I'm not one of those rabid anti-smoker former smokers by any means, but yeah, like it or not, the workers do have some rights. And non-smokers have some rights. And yes, smokers have some rights as well. But, the smoker rights do not include carte blanc to puff and exhale anywhere they want.
I do think there ought to be some establishments that are smoker friendly, and if they can staff them and draw enough customers to be profitable, all power to them. I bear such places no ill will, and night even pop in a time or so myself. Likewise when I was a smoker, including back when no smoking here was rare, I either dinna visit such places or I only rarely visited such places.
But in truth if I am sitting on a bench at the canal or somewhere, even though it is a public bench, I no more want a smoker to park it next to me than a smoker would want me to be lactose intolerant and wondering if maybe I shouldn't have devoured a half gallon of ice cream.
But hey, it is a public place and having a tootie fruity stinky patootie that dumps a stink on the smoker ain't against the law. Like getting hit by smoke, it's just bad manners, that's all.
Last edited by kevinpate; 04-28-2012 at 03:51 PM. Reason: typo
I wonder if the smokers would be as forgiving if I lived next to them and decided to build a huge ham radio antenna on my property that blasted out, into all directions, massive amounts of high-GHz electromagnetic radiation.
The whole no smoking initiative has gotten way out of hand.
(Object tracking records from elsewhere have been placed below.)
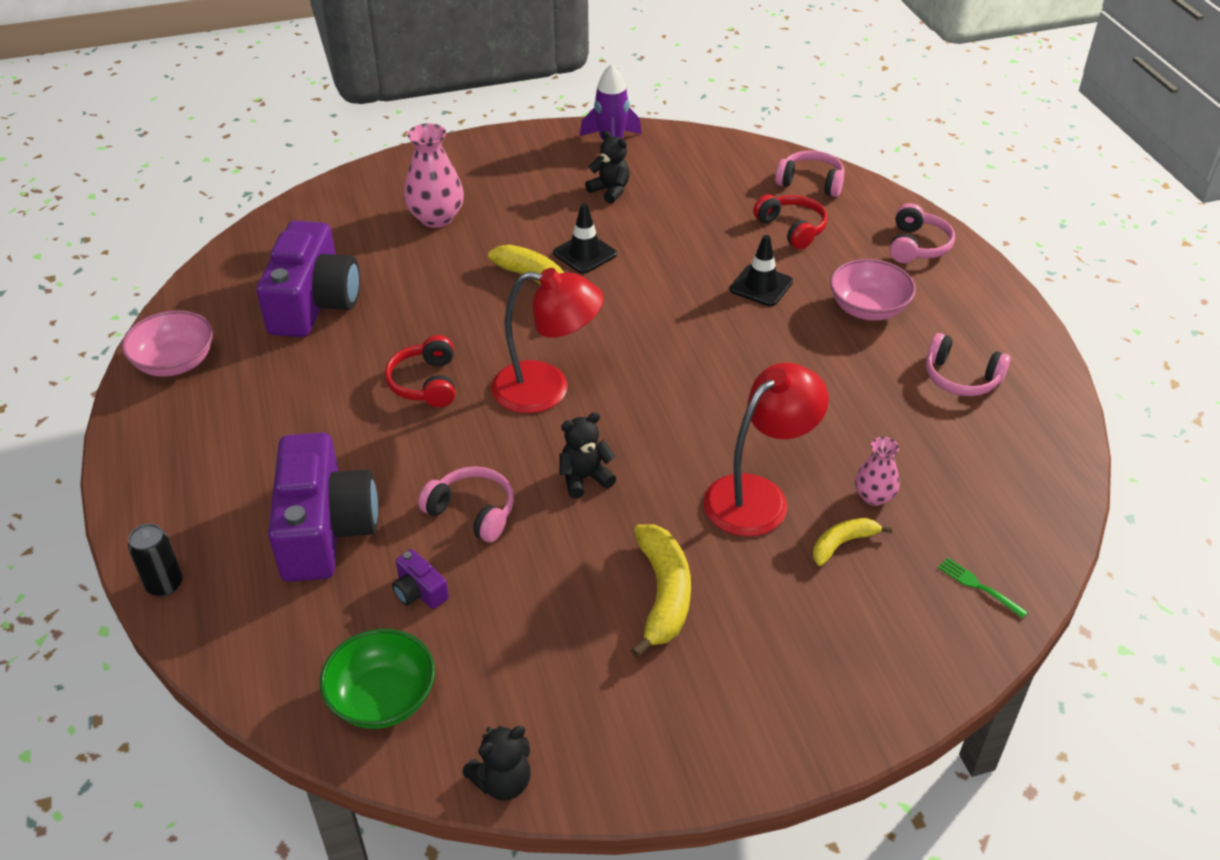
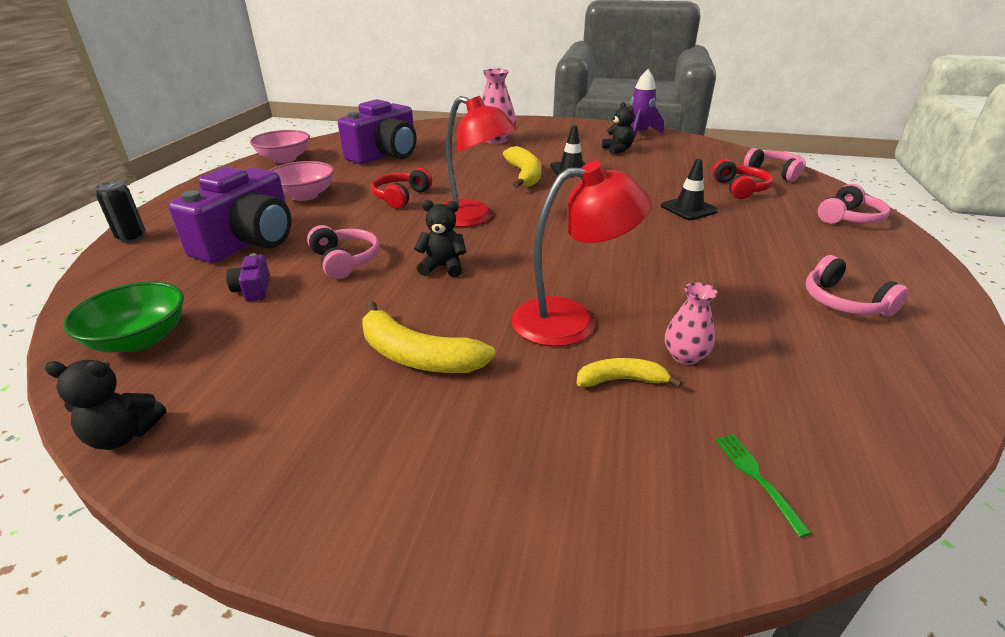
camera: 30 degrees right, 10 degrees down
yellow banana [631,524,691,658] -> yellow banana turned 90 degrees clockwise [362,301,496,373]
pink bowl [830,259,916,321] -> pink bowl moved to [269,161,334,201]

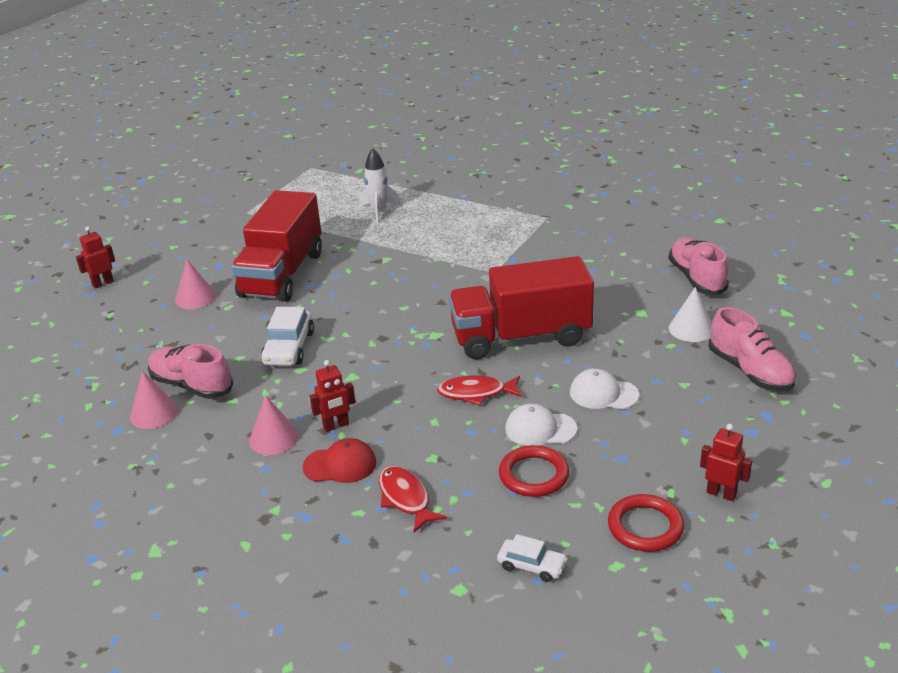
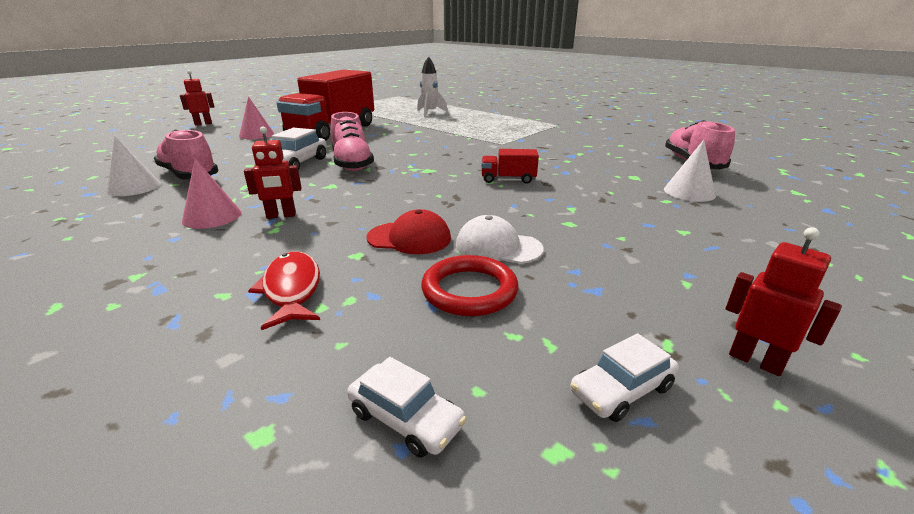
camera: 10 degrees right, 5 degrees down
pink cone [130,371,178,429] -> white cone [106,136,161,196]
red cap [303,438,376,483] -> red cap moved to [366,209,451,254]
red fish [437,376,522,405] -> none
red truck [449,256,594,359] -> red truck [482,149,539,184], size x0.40
white cap [570,369,639,409] -> none
red ring [608,494,684,552] -> white car [570,333,679,422]
pink shoe [709,307,796,392] -> pink shoe moved to [331,112,374,171]

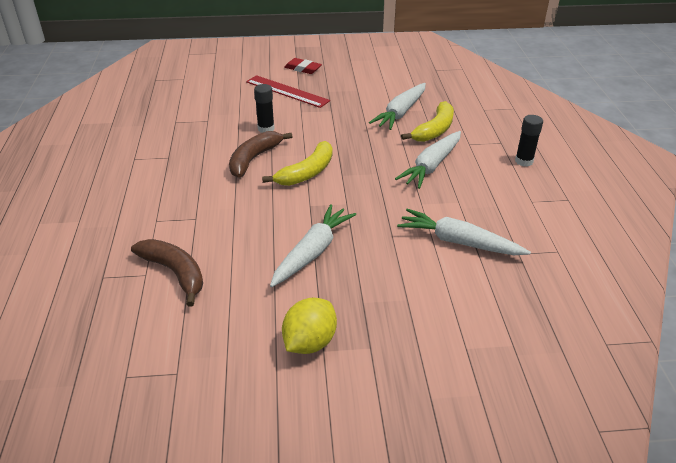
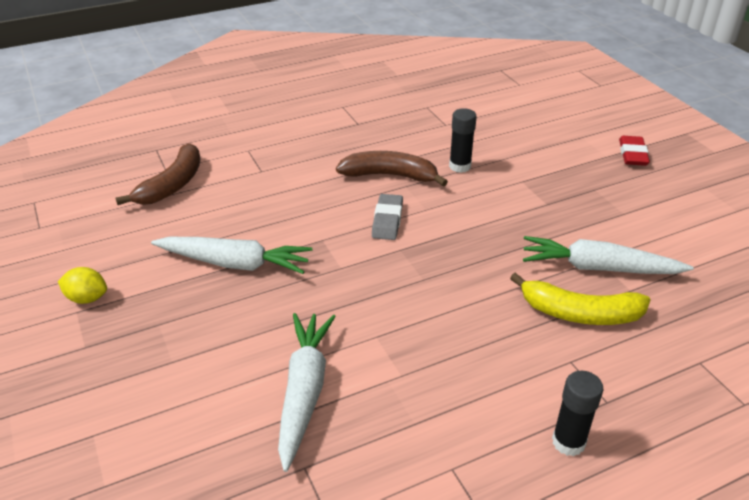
camera: 70 degrees right, 0 degrees up
red ruler [246,75,330,108] -> none
yellow banana [262,141,332,186] -> grey eraser [372,194,403,240]
yellow lemon [282,298,337,354] -> yellow lemon [58,267,107,304], size x0.65
white carrot [395,131,461,189] -> none

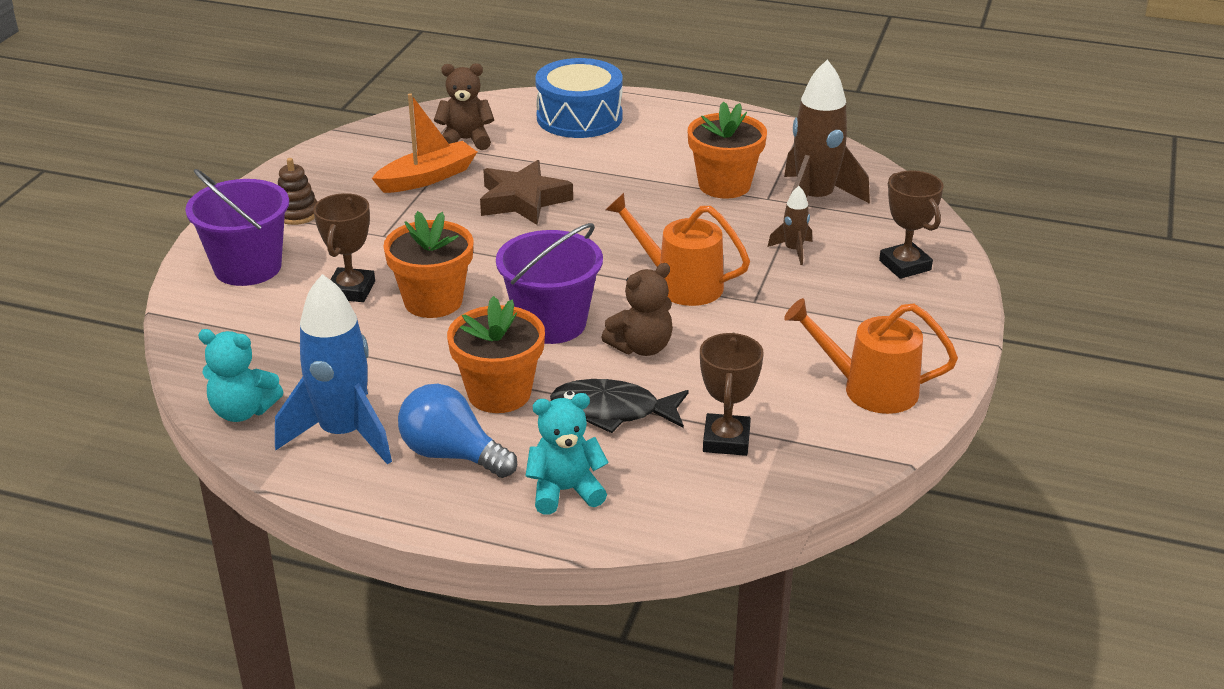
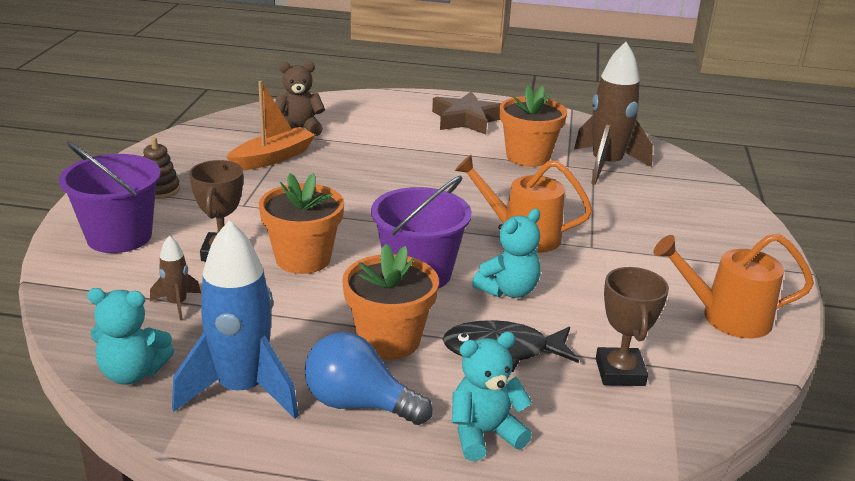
camera: 10 degrees left, 5 degrees down
brown star [480,160,573,225] -> brown star moved to [432,91,501,135]
blue drum [535,58,623,138] -> none
brown teddy bear [601,263,673,356] -> turquoise teddy bear [472,209,540,298]
brown rocket [767,186,812,265] -> brown rocket moved to [150,235,201,320]
brown trophy [879,170,944,279] -> none

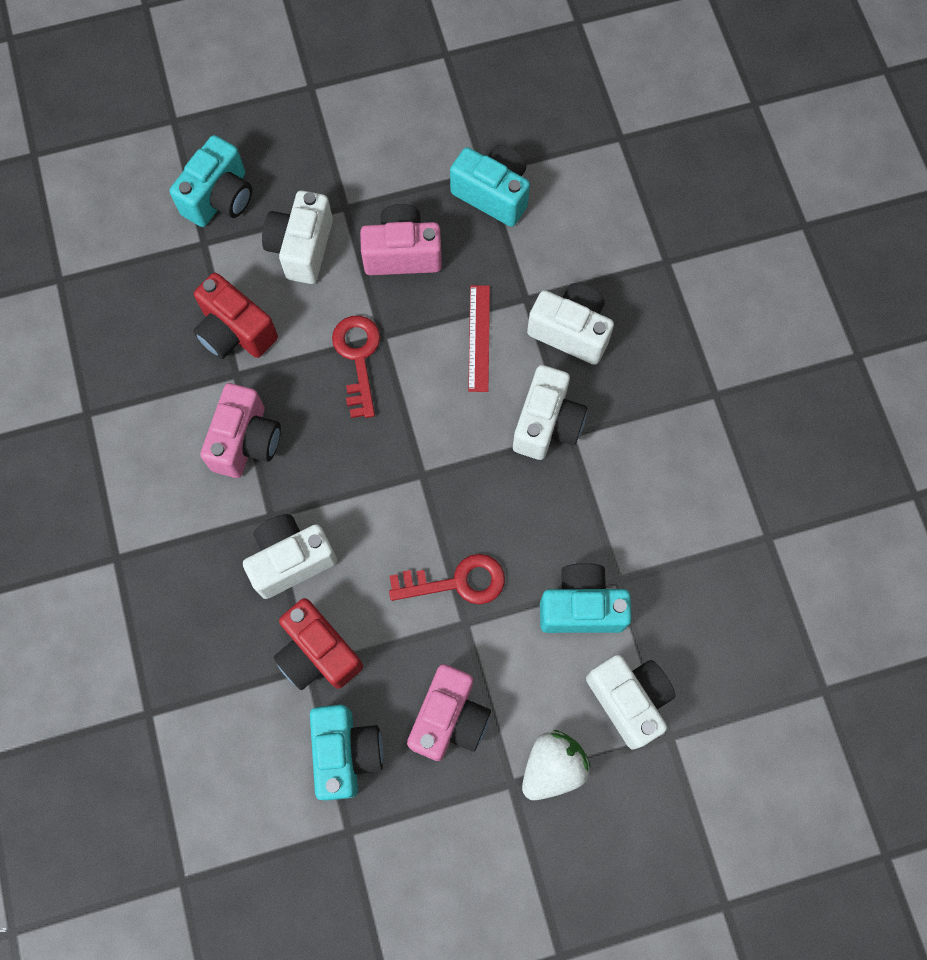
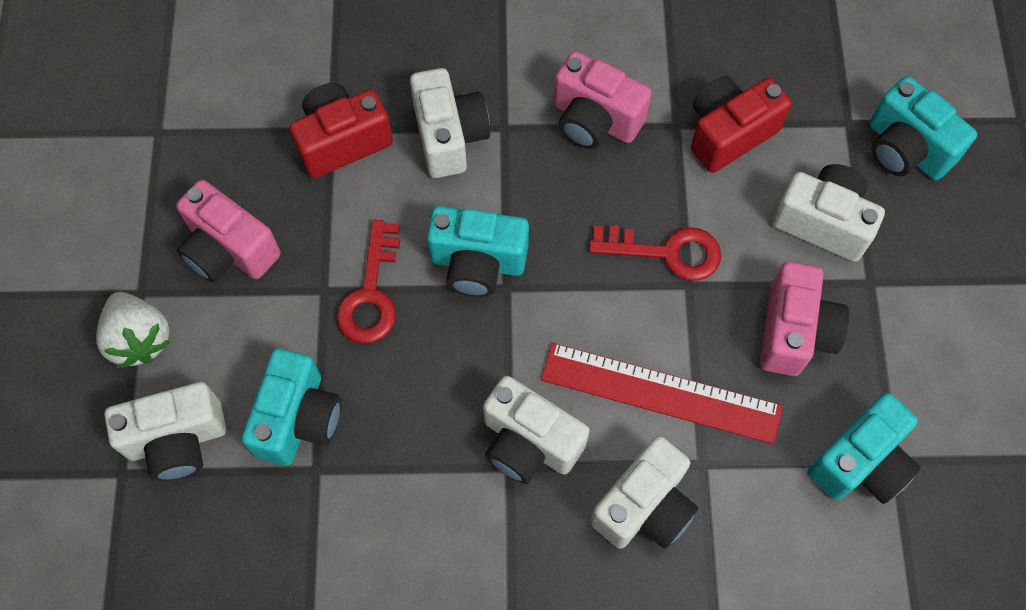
camera: 105 degrees right, 5 degrees down
turquoise camera [310,704,383,801] -> turquoise camera moved to [427,206,529,297]
red ruler [468,285,490,392] -> red ruler [541,343,783,444], size x1.65

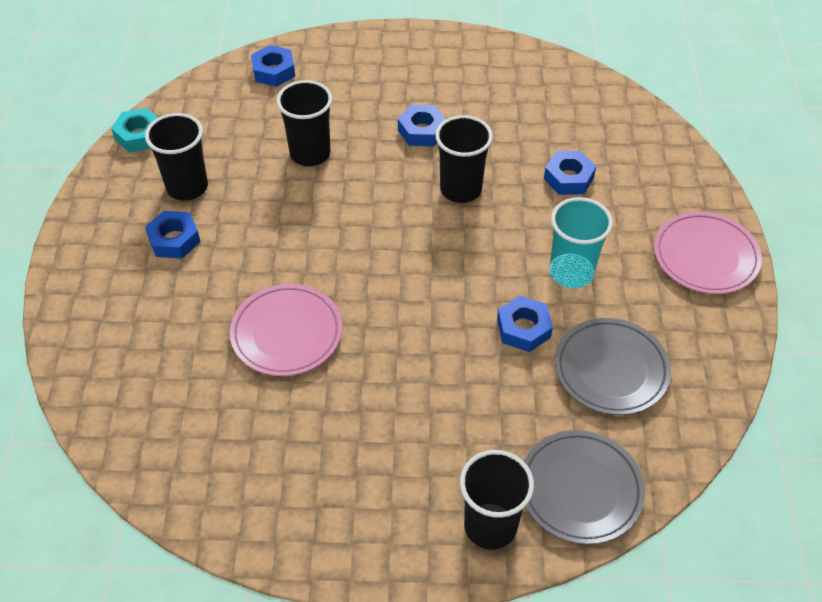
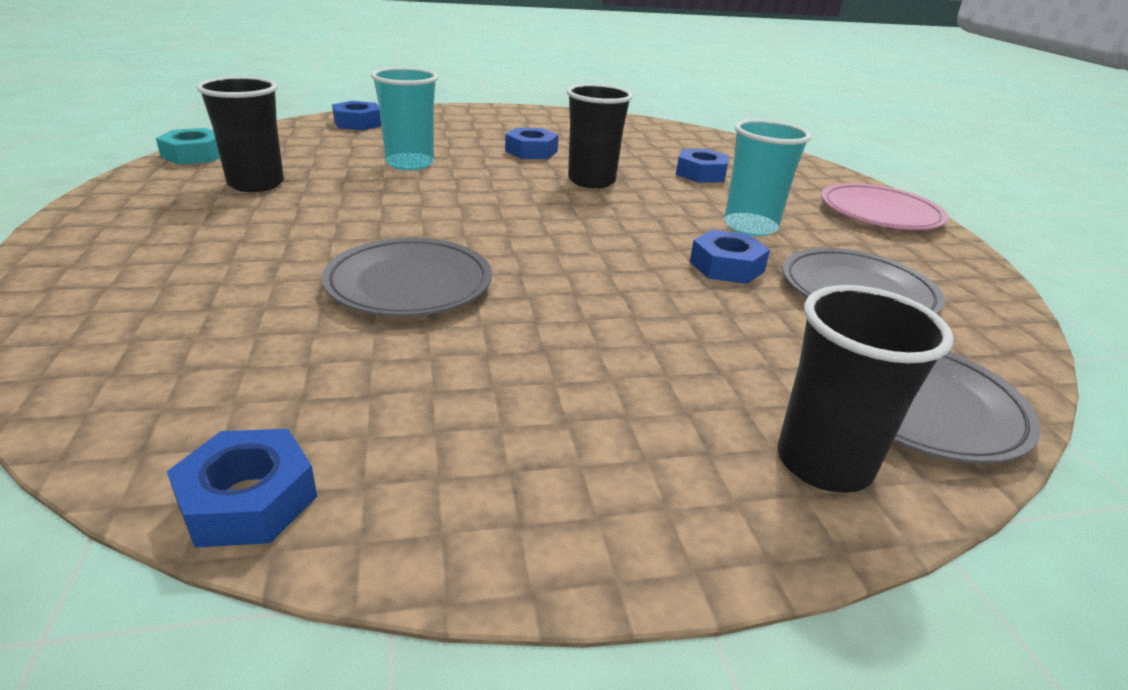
camera: 15 degrees left, 20 degrees down
blue nut [145,211,201,259] -> blue nut moved to [167,429,317,548]
pink plate [230,284,343,376] -> grey plate [322,238,492,317]
black cup [276,80,332,166] -> turquoise cup [371,67,438,170]

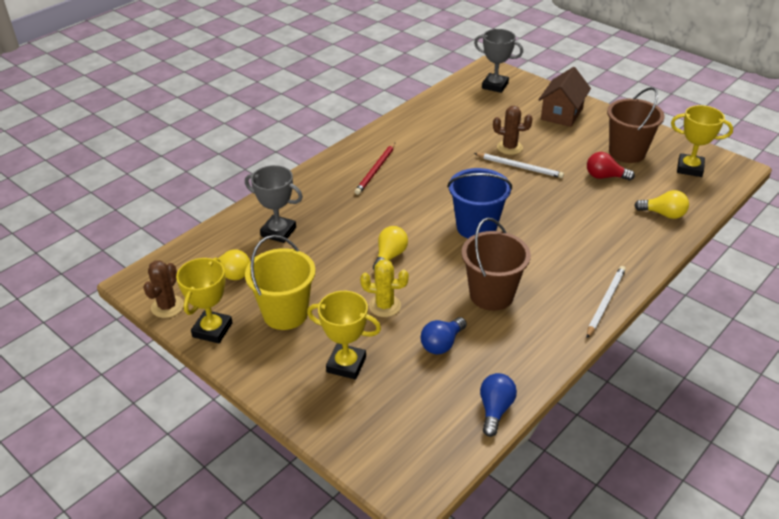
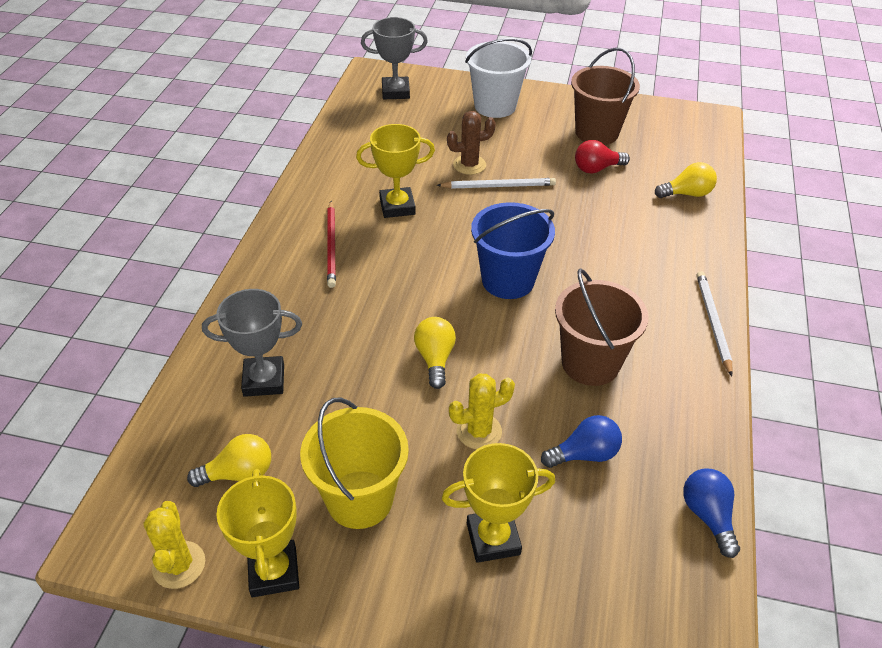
camera: 30 degrees left, 5 degrees up
brown cactus [143,260,184,318] -> yellow cactus [143,501,205,589]
blue light bulb [421,317,467,354] -> blue light bulb turned 120 degrees counterclockwise [541,415,622,468]
brown house [538,67,591,127] -> white bucket [465,38,532,118]
yellow trophy [671,105,733,177] -> yellow trophy moved to [356,124,435,218]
I can understand the movement to encourage people not to smoke however, the effects of second hand smoke are blown out of proportion. Most of the people in my family are smokers (most of them chain smokers) and my lungs are healthy as any person who has never been around it accept in the company of strangers. My only complaint is the smell on my clothes when I come home after a family function. The good news is most are quitting because of the disease factors not because of any ban. When you lose you three people to emphysema in the family it sends a strong message to quit. Like everything else in life you decide on your own when to stop doing certain things. Busy body lectures have no effect on you. You just roll your eyes and walk away or tune the person out and nod your head as if you agree with them.
At some point you have to respect the fact that other people enjoy the things you don't. I hate rap music but, I don't scream turn it down when my neighbors blare it at 3 in the afternoon. I hate the smell of some restaurants however, I don't start crusades to ban them.
We have to stop this banning this and banning that nonsense. People will do whatever they want to do. If we fully embrace the idea that second hand smoke is nuisance what's next? Banning BBQ grills because vegans and vegetarians don't like the smell of fresh meat cooking. Banning the consumption of meat because seeing other people consume it may be offensive to others.
Where does it stop? Sometimes you just have to follow the advice good parents used to tell their children. Address the issue or ignore it/ or improvise, adapt, overcome.
You always have the option of politely asking someone to step downwind from you, stepping downwind from the person or just moving to another area.
I think all the information/over inflated information about smoking causes people to think they are comfortable when they in reality they are not effected. Kind of like when you find out someone near you has head lice or your dog has fleas. You start itching thinking they are all over you.